Member of the Canadian Parliament for Champlain
- In office January 1994 – November 2000
- Preceded by: Michel Champagne
- Succeeded by: Marcel Gagnon

Personal details
- Born: 1 June 1943 (age 82) Saint-Adelphe, Quebec, Canada
- Party: Bloc Québécois Independent BQ
- Profession: Businessperson, forester

= Réjean Lefebvre =

Canadian politician (born 1943)

Réjean Lefebvre (/fr/; born 1 June 1943) was a member of the House of Commons of Canada from 1993 to 2000. Born in Saint-Adelphe, Quebec, Lefebvre is a businessperson and forester by career.

== Biography ==
Lefebvre was mayor of Saint-Adelphe, Mauricie in 1977, and again from 1985 to 1993, where he laid the groundwork for a major water and sewage project carried out by his successor.
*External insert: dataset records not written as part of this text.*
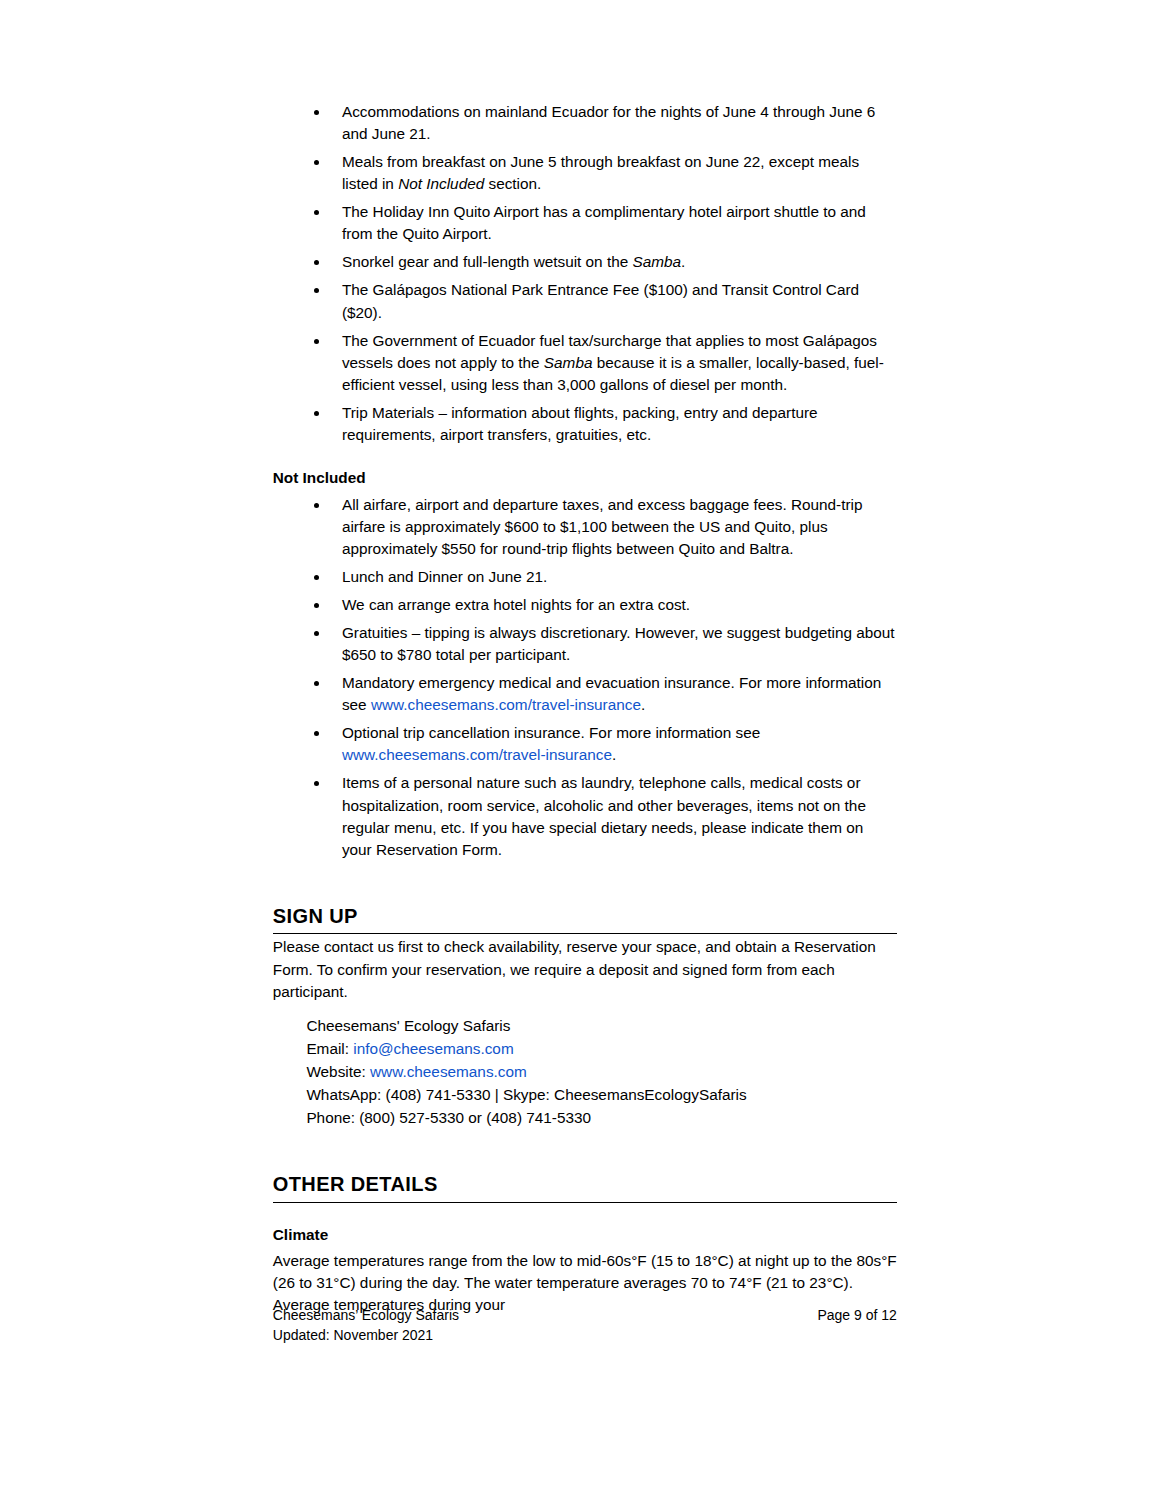Accommodations on mainland Ecuador for the nights of June 4 through June 6 and June 21.
Meals from breakfast on June 5 through breakfast on June 22, except meals listed in Not Included section.
The Holiday Inn Quito Airport has a complimentary hotel airport shuttle to and from the Quito Airport.
Snorkel gear and full-length wetsuit on the Samba.
The Galápagos National Park Entrance Fee ($100) and Transit Control Card ($20).
The Government of Ecuador fuel tax/surcharge that applies to most Galápagos vessels does not apply to the Samba because it is a smaller, locally-based, fuel-efficient vessel, using less than 3,000 gallons of diesel per month.
Trip Materials – information about flights, packing, entry and departure requirements, airport transfers, gratuities, etc.
Not Included
All airfare, airport and departure taxes, and excess baggage fees. Round-trip airfare is approximately $600 to $1,100 between the US and Quito, plus approximately $550 for round-trip flights between Quito and Baltra.
Lunch and Dinner on June 21.
We can arrange extra hotel nights for an extra cost.
Gratuities – tipping is always discretionary. However, we suggest budgeting about $650 to $780 total per participant.
Mandatory emergency medical and evacuation insurance. For more information see www.cheesemans.com/travel-insurance.
Optional trip cancellation insurance. For more information see www.cheesemans.com/travel-insurance.
Items of a personal nature such as laundry, telephone calls, medical costs or hospitalization, room service, alcoholic and other beverages, items not on the regular menu, etc. If you have special dietary needs, please indicate them on your Reservation Form.
SIGN UP
Please contact us first to check availability, reserve your space, and obtain a Reservation Form. To confirm your reservation, we require a deposit and signed form from each participant.
Cheesemans' Ecology Safaris
Email: info@cheesemans.com
Website: www.cheesemans.com
WhatsApp: (408) 741-5330 | Skype: CheesemansEcologySafaris
Phone: (800) 527-5330 or (408) 741-5330
OTHER DETAILS
Climate
Average temperatures range from the low to mid-60s°F (15 to 18°C) at night up to the 80s°F (26 to 31°C) during the day. The water temperature averages 70 to 74°F (21 to 23°C). Average temperatures during your
Cheesemans’ Ecology Safaris
Updated: November 2021
Page 9 of 12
He was elected in the Champlain electoral district under the Bloc Québécois (BQ) party in the 1993 and 1997 federal elections, thus serving in the 35th and 36th Canadian Parliaments before leaving Canadian politics.

In late 1998 after, he was arrested for drunken driving for the third time, Lefebvre made the decision to leave the BQ caucus to sit as an Independent.

He sexually assaulted his grand daughters.